■ **Directions**: Nothing in the records may be left out or altered; reproduce them all exactly.

[Stored dataset items]
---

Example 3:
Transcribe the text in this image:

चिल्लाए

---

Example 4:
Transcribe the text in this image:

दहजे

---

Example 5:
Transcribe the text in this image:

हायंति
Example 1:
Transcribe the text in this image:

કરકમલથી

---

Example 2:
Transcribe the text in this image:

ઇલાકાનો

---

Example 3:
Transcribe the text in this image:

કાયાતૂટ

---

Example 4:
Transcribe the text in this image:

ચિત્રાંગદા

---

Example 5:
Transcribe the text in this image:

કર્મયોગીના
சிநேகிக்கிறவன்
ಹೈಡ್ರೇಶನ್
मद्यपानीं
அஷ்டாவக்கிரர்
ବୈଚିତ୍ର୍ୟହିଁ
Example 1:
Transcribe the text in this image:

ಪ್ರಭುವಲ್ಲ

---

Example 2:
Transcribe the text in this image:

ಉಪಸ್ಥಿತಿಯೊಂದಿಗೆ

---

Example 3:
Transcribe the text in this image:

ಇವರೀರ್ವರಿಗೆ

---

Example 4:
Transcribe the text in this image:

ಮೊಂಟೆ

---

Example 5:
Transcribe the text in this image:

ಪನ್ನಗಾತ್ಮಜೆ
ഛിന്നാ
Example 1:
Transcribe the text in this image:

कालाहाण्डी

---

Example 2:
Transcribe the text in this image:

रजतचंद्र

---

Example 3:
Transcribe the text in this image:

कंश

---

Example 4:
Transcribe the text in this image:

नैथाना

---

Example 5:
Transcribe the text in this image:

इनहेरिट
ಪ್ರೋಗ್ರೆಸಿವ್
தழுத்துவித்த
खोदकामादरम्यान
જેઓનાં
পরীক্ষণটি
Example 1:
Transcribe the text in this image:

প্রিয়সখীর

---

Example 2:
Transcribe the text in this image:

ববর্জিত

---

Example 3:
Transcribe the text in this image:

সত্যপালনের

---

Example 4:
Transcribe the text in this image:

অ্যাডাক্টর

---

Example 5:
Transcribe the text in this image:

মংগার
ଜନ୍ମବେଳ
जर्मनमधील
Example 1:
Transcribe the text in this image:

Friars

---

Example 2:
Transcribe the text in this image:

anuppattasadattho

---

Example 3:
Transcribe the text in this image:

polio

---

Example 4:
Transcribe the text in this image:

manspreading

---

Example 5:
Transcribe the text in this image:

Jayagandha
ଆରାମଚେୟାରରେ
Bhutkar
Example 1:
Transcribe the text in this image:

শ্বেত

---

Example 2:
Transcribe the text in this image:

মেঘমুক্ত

■ **Problem solution**:
---

Example 3:
Transcribe the text in this image:

चिल्लाए

---

Example 4:
Transcribe the text in this image:

दहजे

---

Example 5:
Transcribe the text in this image:

हायंति
Example 1:
Transcribe the text in this image:

કરકમલથી

---

Example 2:
Transcribe the text in this image:

ઇલાકાનો

---

Example 3:
Transcribe the text in this image:

કાયાતૂટ

---

Example 4:
Transcribe the text in this image:

ચિત્રાંગદા

---

Example 5:
Transcribe the text in this image:

કર્મયોગીના
சிநேகிக்கிறவன்
ಹೈಡ್ರೇಶನ್
मद्यपानीं
அஷ்டாவக்கிரர்
ବୈଚିତ୍ର୍ୟହିଁ
Example 1:
Transcribe the text in this image:

ಪ್ರಭುವಲ್ಲ

---

Example 2:
Transcribe the text in this image:

ಉಪಸ್ಥಿತಿಯೊಂದಿಗೆ

---

Example 3:
Transcribe the text in this image:

ಇವರೀರ್ವರಿಗೆ

---

Example 4:
Transcribe the text in this image:

ಮೊಂಟೆ

---

Example 5:
Transcribe the text in this image:

ಪನ್ನಗಾತ್ಮಜೆ
ഛിന്നാ
Example 1:
Transcribe the text in this image:

कालाहाण्डी

---

Example 2:
Transcribe the text in this image:

रजतचंद्र

---

Example 3:
Transcribe the text in this image:

कंश

---

Example 4:
Transcribe the text in this image:

नैथाना

---

Example 5:
Transcribe the text in this image:

इनहेरिट
ಪ್ರೋಗ್ರೆಸಿವ್
தழுத்துவித்த
खोदकामादरम्यान
જેઓનાં
পরীক্ষণটি
Example 1:
Transcribe the text in this image:

প্রিয়সখীর

---

Example 2:
Transcribe the text in this image:

ববর্জিত

---

Example 3:
Transcribe the text in this image:

সত্যপালনের

---

Example 4:
Transcribe the text in this image:

অ্যাডাক্টর

---

Example 5:
Transcribe the text in this image:

মংগার
ଜନ୍ମବେଳ
जर्मनमधील
Example 1:
Transcribe the text in this image:

Friars

---

Example 2:
Transcribe the text in this image:

anuppattasadattho

---

Example 3:
Transcribe the text in this image:

polio

---

Example 4:
Transcribe the text in this image:

manspreading

---

Example 5:
Transcribe the text in this image:

Jayagandha
ଆରାମଚେୟାରରେ
Bhutkar
Example 1:
Transcribe the text in this image:

শ্বেত

---

Example 2:
Transcribe the text in this image:

মেঘমুক্ত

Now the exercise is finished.